REQUEST
Resume the post about averaging samples at each timestep, picking up right after its last line.

PROVIDED TEXT
This question is probably answered somewhere, but I cannot find where, so I will ask here:
I have a set of data consisting of several samples per timestep. So, I basically have two arrays, "times", which looks something like: (0,0,0,1,1,1,1,1,2,2,3,4,4,4,4,...) and my data which is the value for each time. Each timestep has a random number of samples. I would like to get the average value of the data at each timestep in an efficient manner.
I have prepared the following sample code to show what my data looks like. Basically, I am wondering if there is a more efficient way to write the "average_values" function.
import numpy as np
import matplotlib.pyplot as plt
def average_values(x,y):
unique_x = np.unique(x)
averaged_y = [np.mean(y[x==ux]) for ux in unique_x]
return unique_x, averaged_y
#generate our data
times = []
samples = []
#we have some timesteps:
for time in np.linspace(0,10,101):
#and a random number of samples at each timestep:
num_samples = np.random.random_integers(1,10)
for i in range(0,num_samples):
times.append(time)
samples.append(np.sin(time)+np.random.random()*0.5)

Extracted data entries:

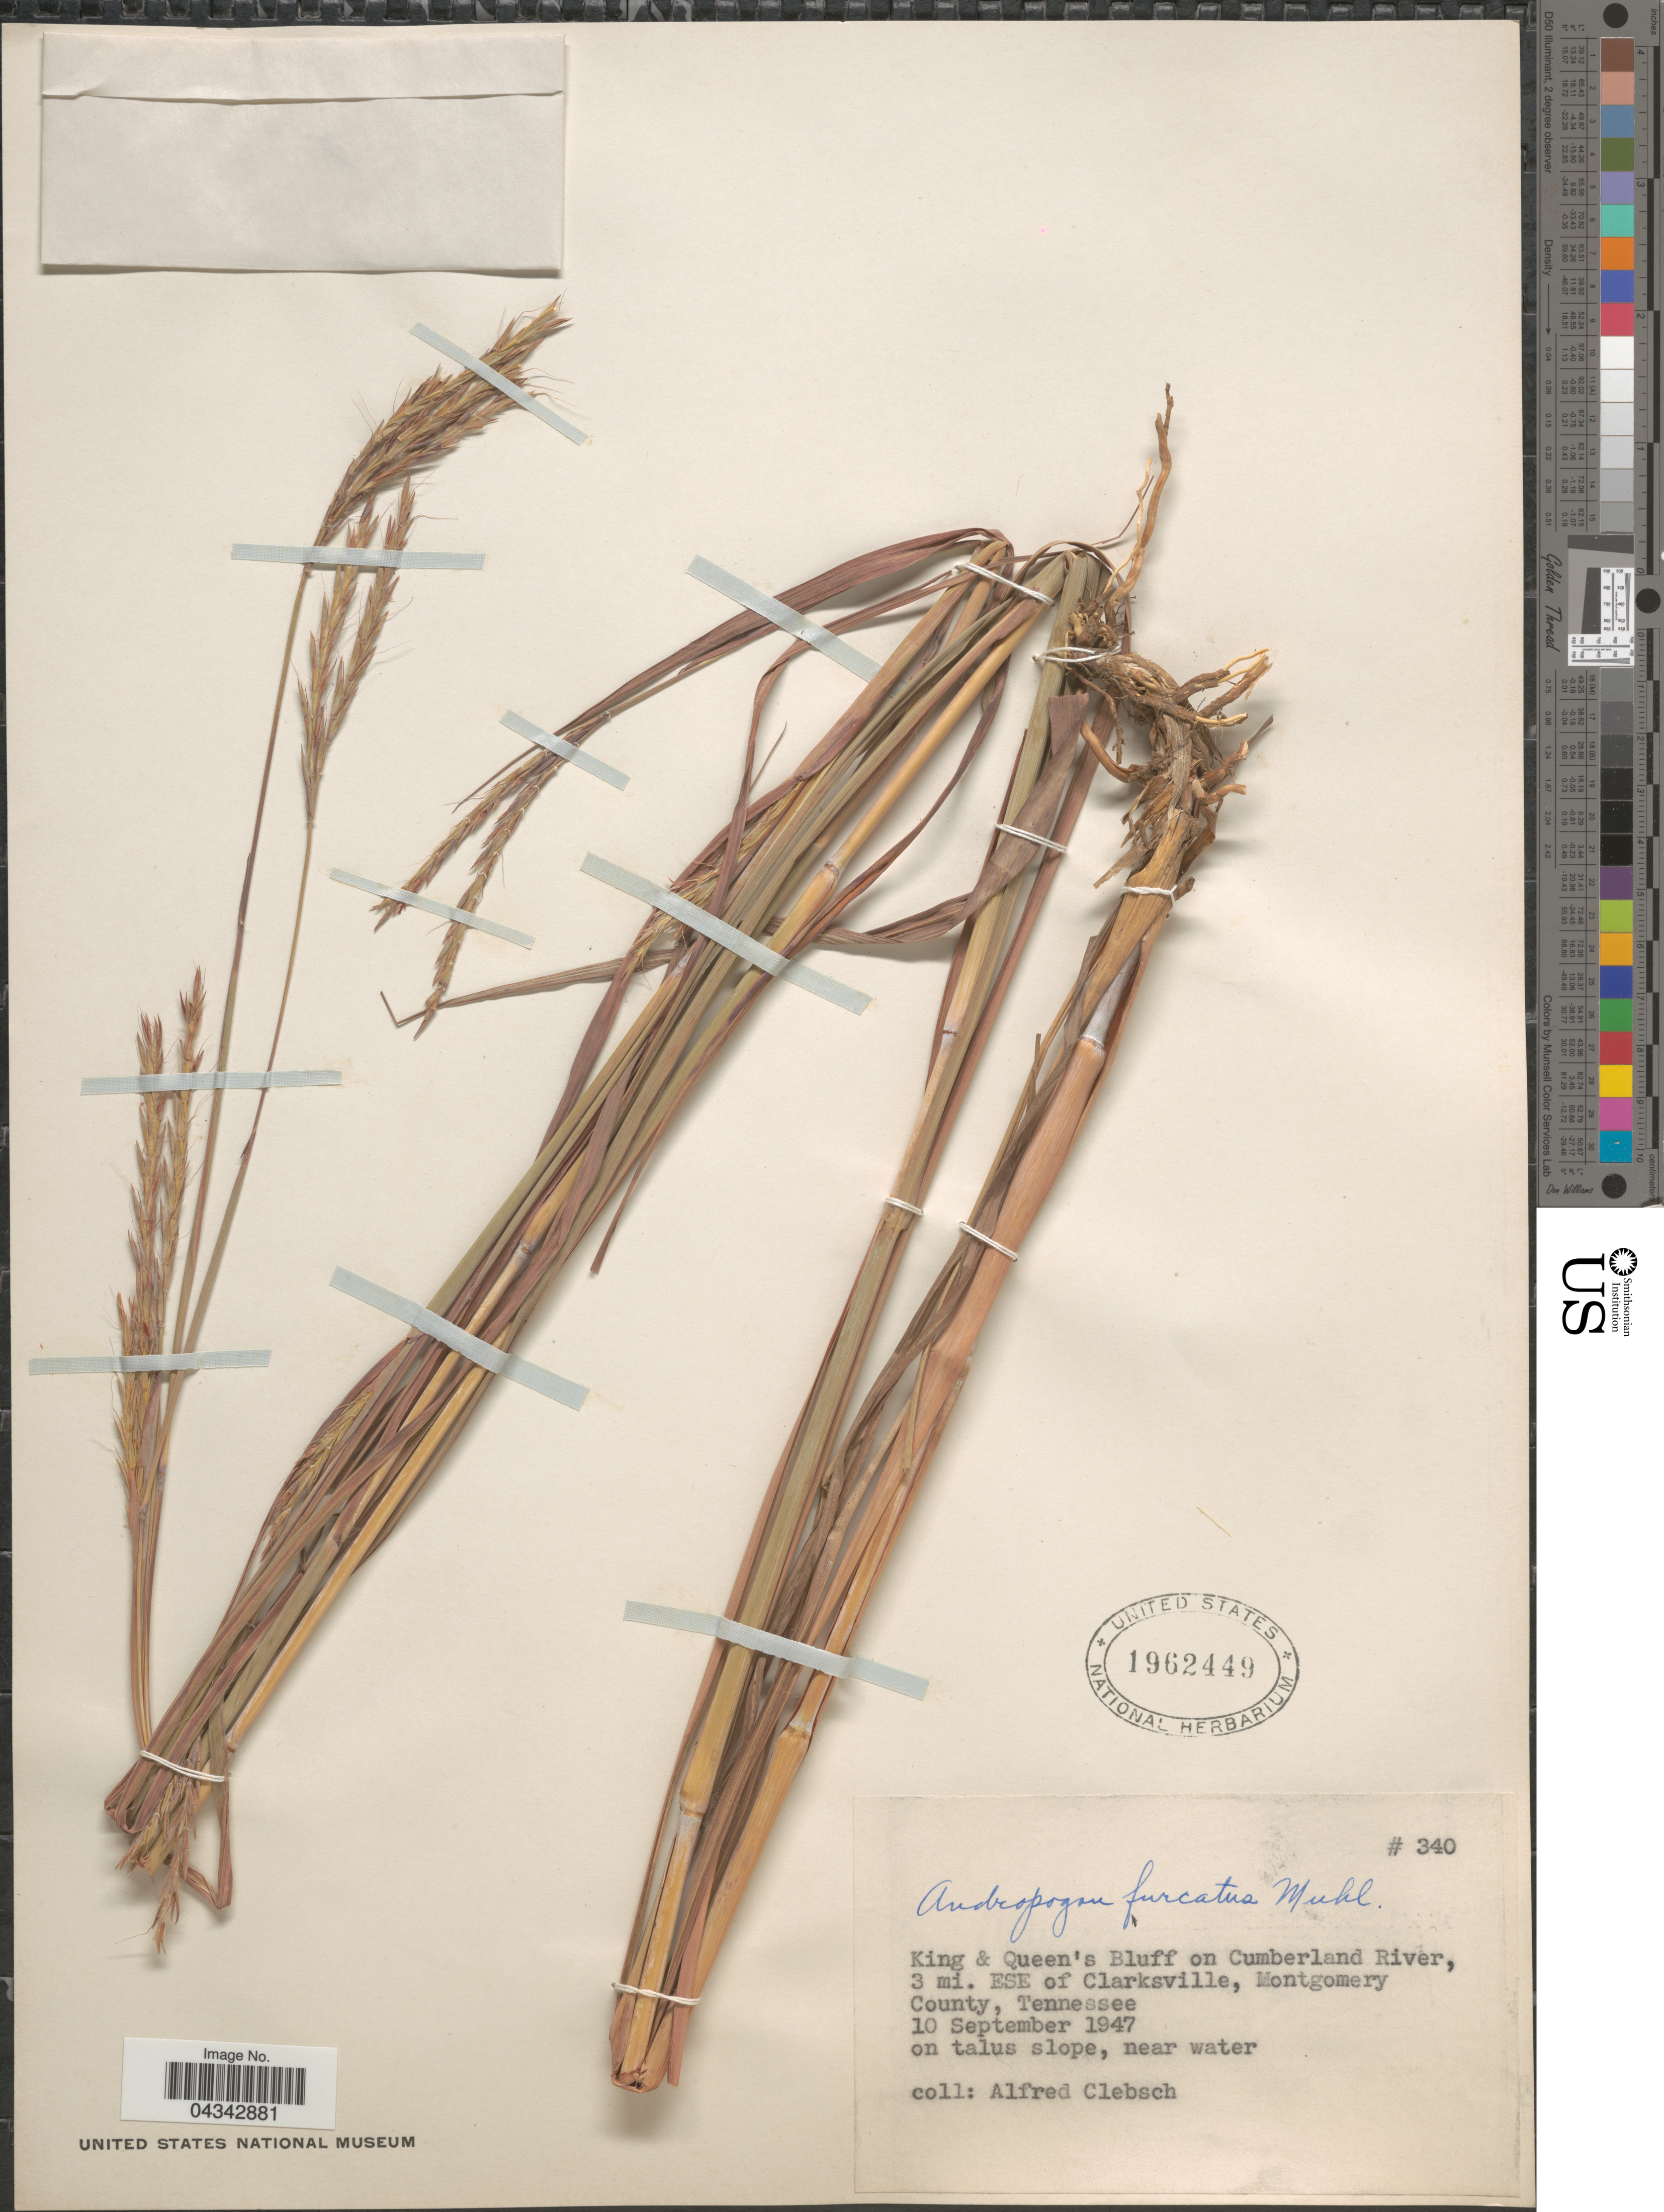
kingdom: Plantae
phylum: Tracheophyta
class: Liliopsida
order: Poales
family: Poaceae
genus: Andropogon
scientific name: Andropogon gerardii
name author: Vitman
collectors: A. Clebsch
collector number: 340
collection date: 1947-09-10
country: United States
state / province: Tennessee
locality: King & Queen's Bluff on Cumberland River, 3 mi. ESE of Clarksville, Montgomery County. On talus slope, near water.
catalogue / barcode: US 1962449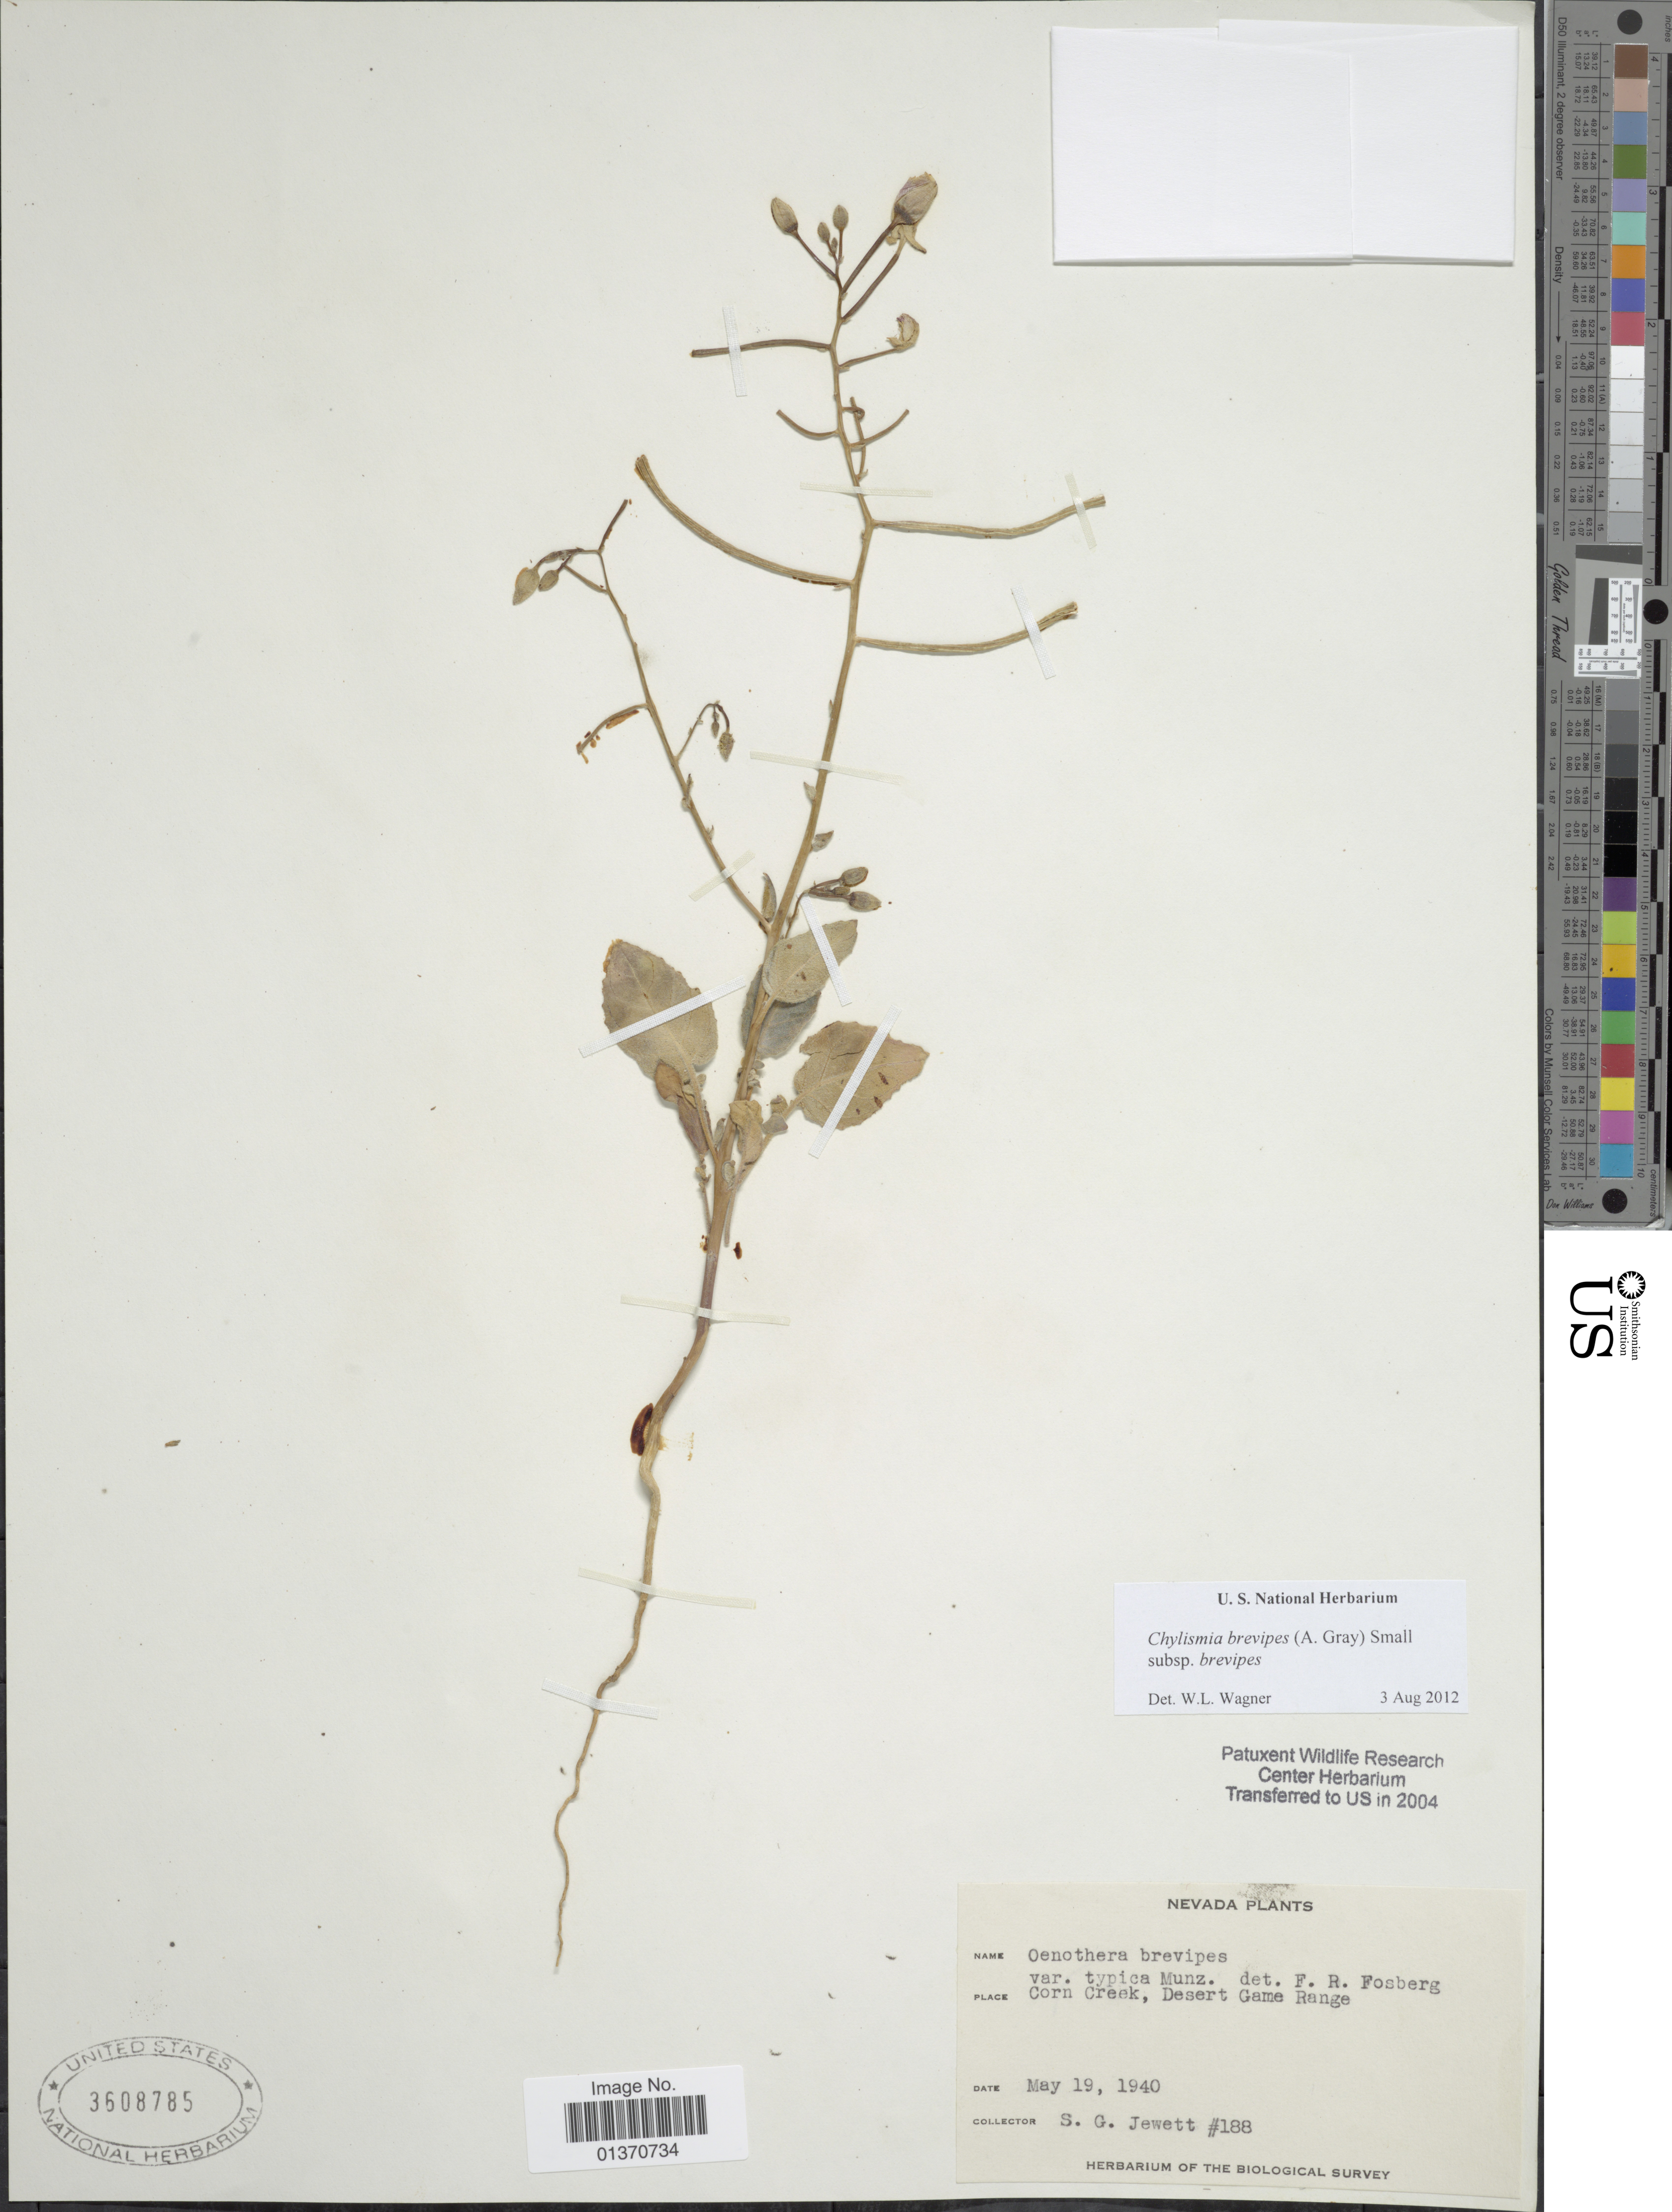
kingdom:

RESPONSE TO THIS TASK
times = np.array(times)
samples = np.array(samples)
plt.plot(times,samples,'bo',ms=3,mec=None,alpha=0.5)
plt.plot(*average_values(times,samples),color='r')
plt.show()
Here is what it looks like:
A generic code to do this would do something as follows:
def average_values_bis(x, y):
unq_x, idx = np.unique(x, return_inverse=True)
count_x = np.bincount(idx)
sum_y = np.bincount(idx, weights=y)
return unq_x, sum_y / count_x
Adding the function above and following line for the plotting to your script
plt.plot(*average_values_bis(times, samples),color='g')
produces this output, with the red line hidden behind the green one:
But timing both approaches reveals the benefits of using bincount, a 30x speed-up:
%timeit average_values(times, samples)
100 loops, best of 3: 2.83 ms per loop
%timeit average_values_bis(times, samples)
10000 loops, best of 3: 85.9 us per loop
May I propose a pandas solution. It is highly recommended if you are going to be working with time series.
Create test data
import pandas as pd
import numpy as np
times = np.random.randint(0,10,size=50)
values = np.sin(times) + np.random.random_sample((len(times),))
s = pd.Series(values, index=times)
s.plot(linestyle='.', marker='o')
Calculate averages
avs = s.groupby(level=0).mean()
avs.plot()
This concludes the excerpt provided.